Type 1 diabetes affects millions worldwide and often begins in childhood, with no cure or prevention. This research uses early-life blood samples and single-cell immune profiling to identify genetic changes in immune cells before disease onset. The findings reveal new biomarkers that could enable early detection, targeted therapies, and future disease prevention.

This research explores how mast cells—immune cells responsible for allergy symptoms—can be repurposed to strengthen vaccines. By targeting mast cells with nasal vaccines, stronger and longer-lasting immune responses may be generated, particularly benefiting high-risk populations and improving protection against infectious diseases.

This research explores how parasitic tapeworms suppress the immune system and how their mechanisms could inspire new treatments for autoimmune diseases. As infections decline, autoimmune conditions rise. Studying rat tapeworm–derived extracellular vesicles, the lab investigates how these molecular signals reprogram inflammatory macrophages, potentially leading to novel therapies that safely regulate immune dysfunction.

This research explores how tissue-resident macrophages guide immature heart muscle cells during early development. By identifying immune signals that enable scar-free heart regeneration in newborns, the work aims to uncover therapeutic pathways that could restore regenerative capacity and improve outcomes for patients with heart disease.

Malaria infects hundreds of millions each year by using the parasite Plasmodium to invade the liver through the CSP protein. This research designs tightly binding antibodies to block infection at its earliest stage, improving vaccine effectiveness and offering a path toward preventing malaria before symptoms begin.

This research examines how macrophages shift between tumor-fighting and tumor-supporting roles in breast cancer. By identifying signals in the tumor microenvironment and engineering molecular cues to promote tumor-destroying behavior, the work aims to reprogram immune responses and improve therapeutic outcomes for breast cancer patients.

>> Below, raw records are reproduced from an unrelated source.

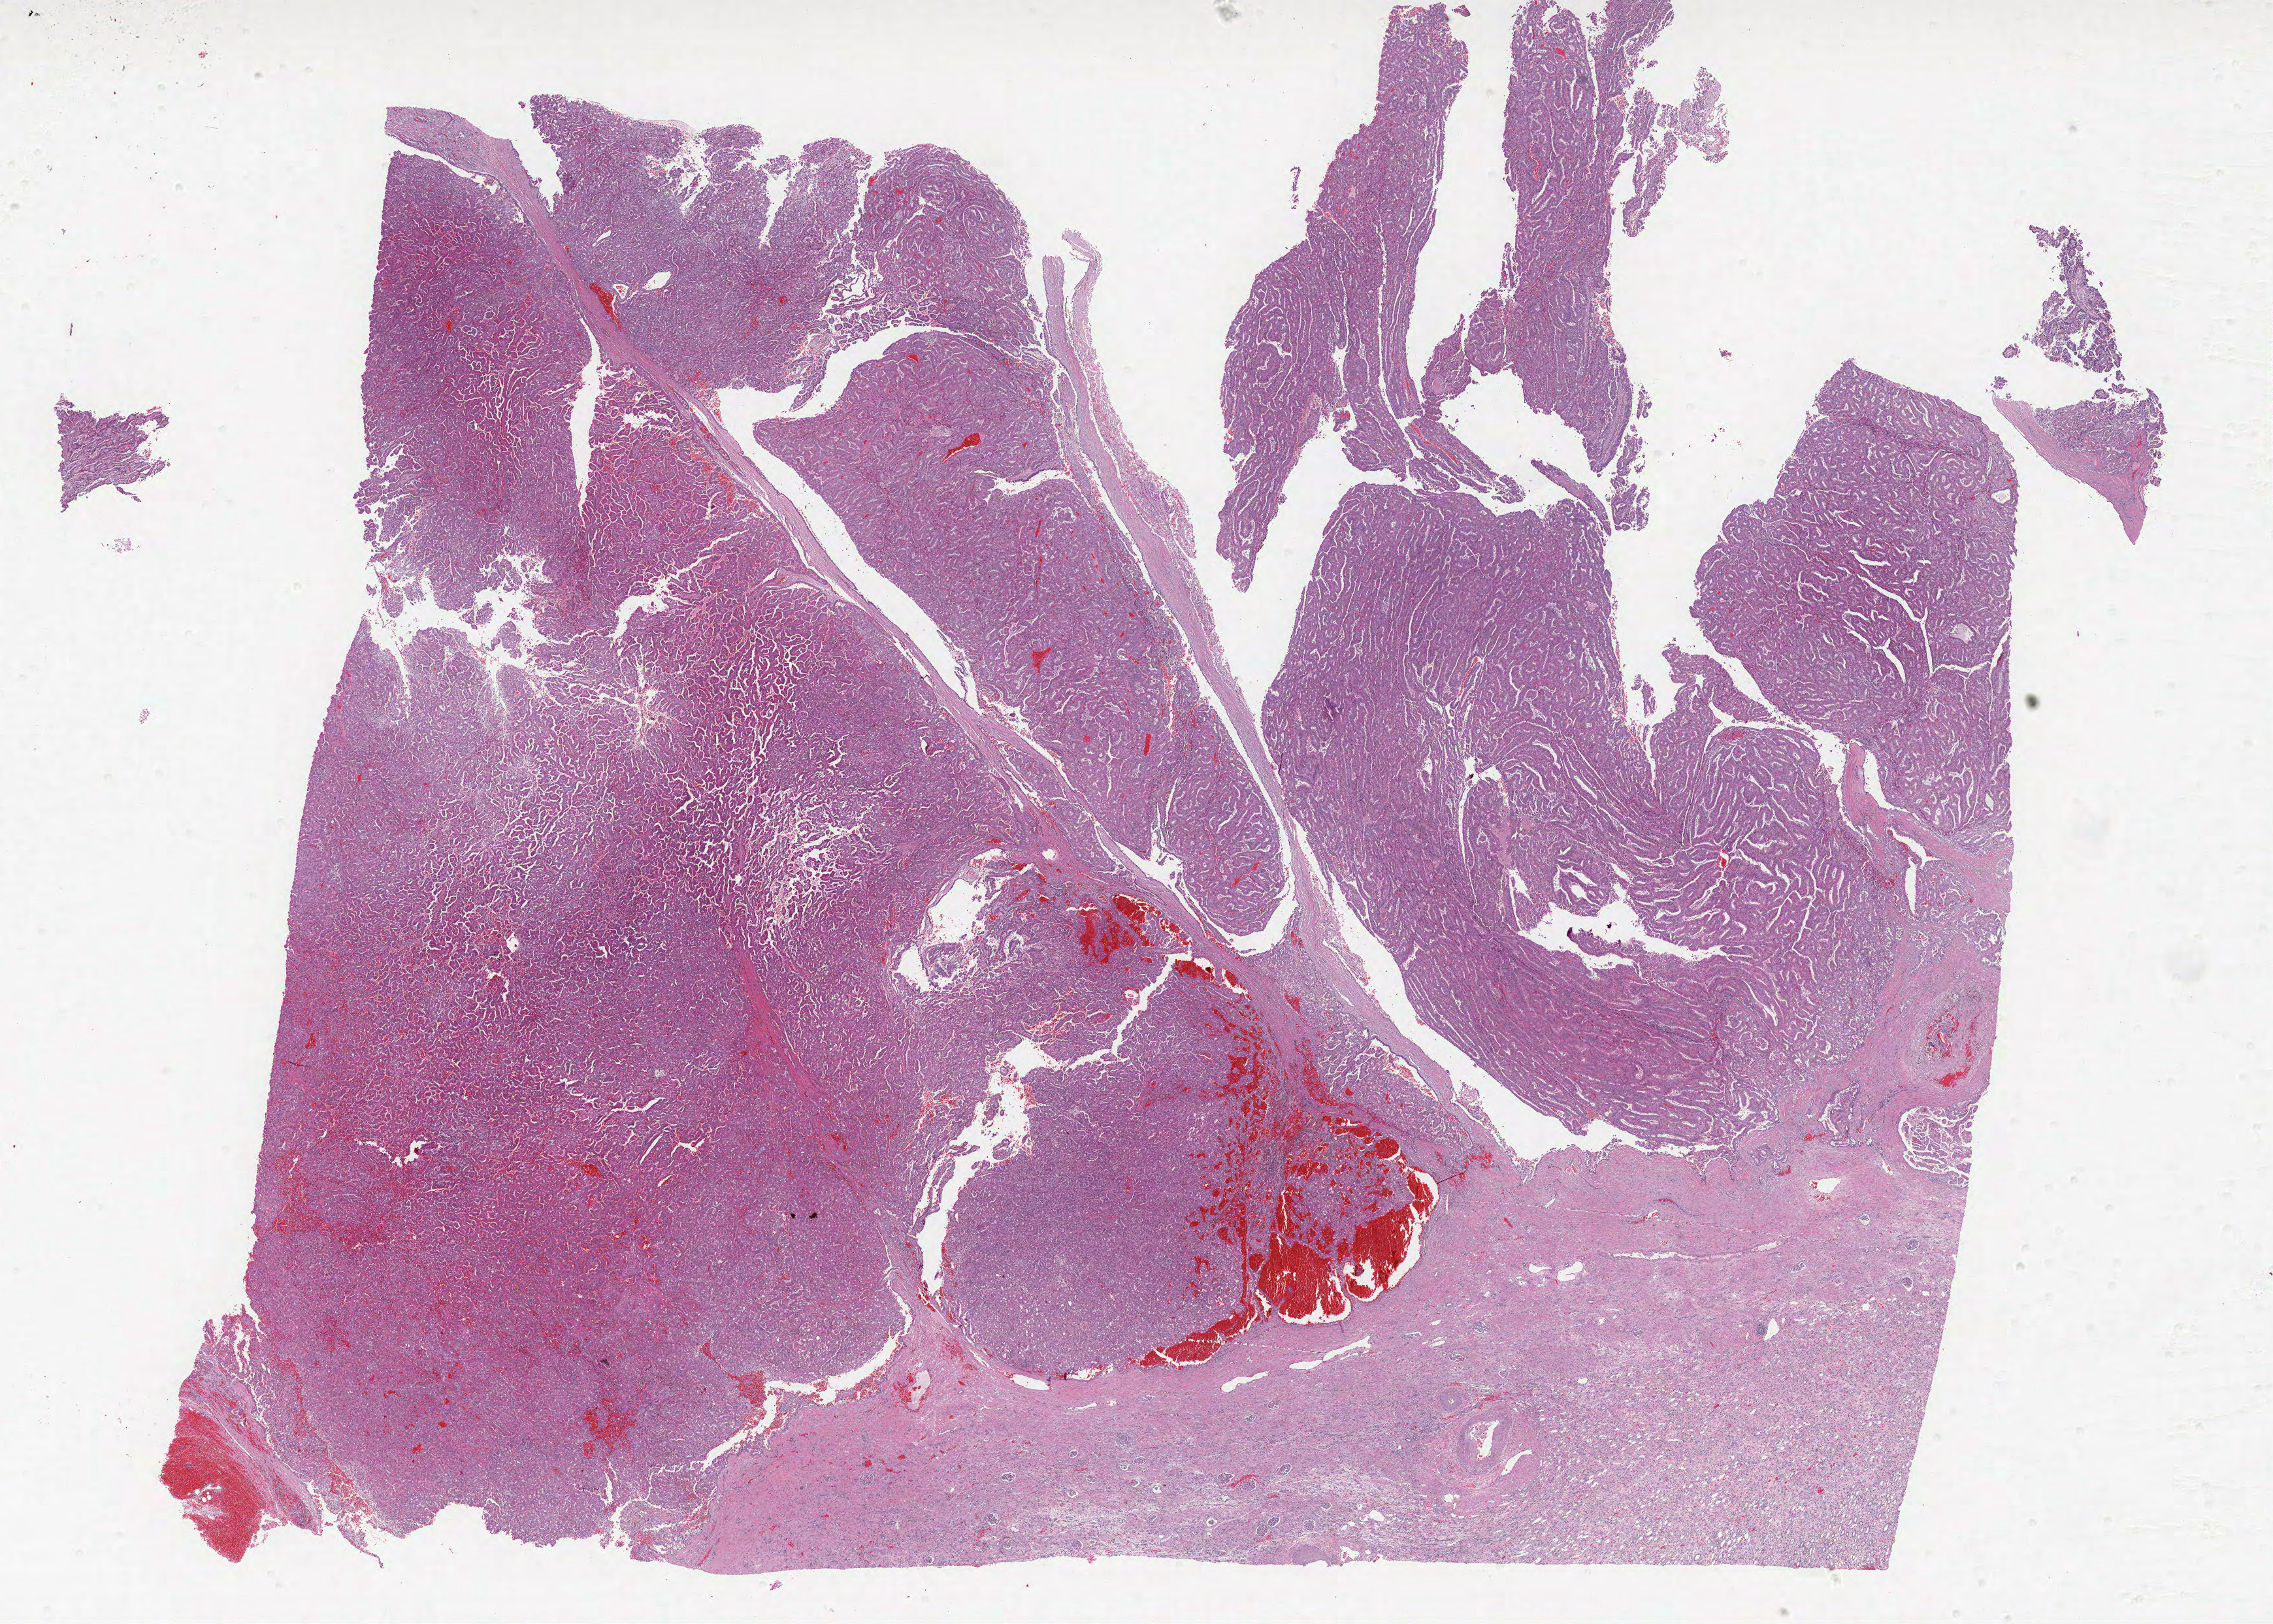
Hematoxylin and eosin (H&E) stained whole-slide image, shown as a low-resolution overview of the whole scanned area (about 27.8 x 19.9 mm, acquisition: 40x scan), formalin-fixed paraffin-embedded (FFPE) diagnostic section, sample: primary tumour, kidney. Male, age 69 years at initial diagnosis.
Laterality: right. Lymph nodes positive (case pathology): 0 of 9 examined. Pathologic diagnosis: Papillary adenocarcinoma, NOS. AJCC pathologic stage: III.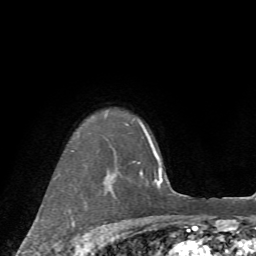
Breast MRI (dynamic contrast-enhanced), one axial slice. Position 59 of 72 along the scan axis. Cropped to one breast. Dynamic contrast-enhanced series, time point 2 of 7 at this slice position (early post-contrast). 1.5 T. TE 4.2 ms, TR 8.7 ms. 2.2 mm slice thickness. 256 × 256 image matrix, field of view 180 × 180 mm. Female patient.
Structures marked on this image (semi-automatically segmented with operator editing):
- enhancing-tissue mask used for the functional tumour volume (all voxels passing the contrast-enhancement thresholds inside the analysis volume; usually the tumour): box from (x=72, y=150) to (x=90, y=245) px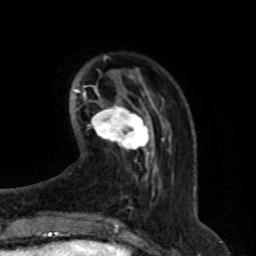
Breast MRI (dynamic contrast-enhanced), one axial slice; cropped to one breast; dynamic contrast-enhanced series, time point 2 of 8 at this slice position (early post-contrast); 1.5 T; TE 4.2 ms, TR 7 ms; 2.1 mm slice thickness; 256 × 256 image matrix, field of view 165 × 165 mm. Female patient.
Outlined on this slice (semi-automatic segmentation, software-assisted and operator-edited):
- enhancing-tissue mask used for the functional tumour volume (all voxels passing the contrast-enhancement thresholds inside the analysis volume; usually the tumour): bounding box [x1, y1, x2, y2] px = [90, 104, 149, 155]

Variants weaken current COVID vaccines because they target parts of the spike protein that mutate. This project uses nanoparticles displaying engineered versions of the conserved RBD region to steer the immune system toward making broadly protective antibodies. Computational design helps optimize immune targeting, potentially eliminating yearly boosters and protecting against future coronaviruses.

This research focuses on strengthening fragile mRNA molecules to create vaccines that are more stable, effective, and easier to distribute. By modifying mRNA structure to resist degradation, vaccines could be stored at higher temperatures and maintain potency, expanding access—especially in low-resource regions—and improving global readiness for future pandemics.

This research targets the earliest stage of allergic and asthmatic immune reactions by blocking key cytokine “messages” sent from T cells to B cells. Using drug-discovery techniques, the project identifies compounds that prevent immune overreaction before symptoms begin, aiming to develop a new class of long-lasting preventative allergy and asthma treatments.

My research presents a self-administered microneedle patch made from hyaluronic acid that delivers vaccines quickly, painlessly, and effectively. Testing with a COVID-19 spike RBD antigen shows immune responses comparable to traditional injections. The patches are low-risk, easy to use, and can be stored at room temperature for a month—ideal for widespread vaccination.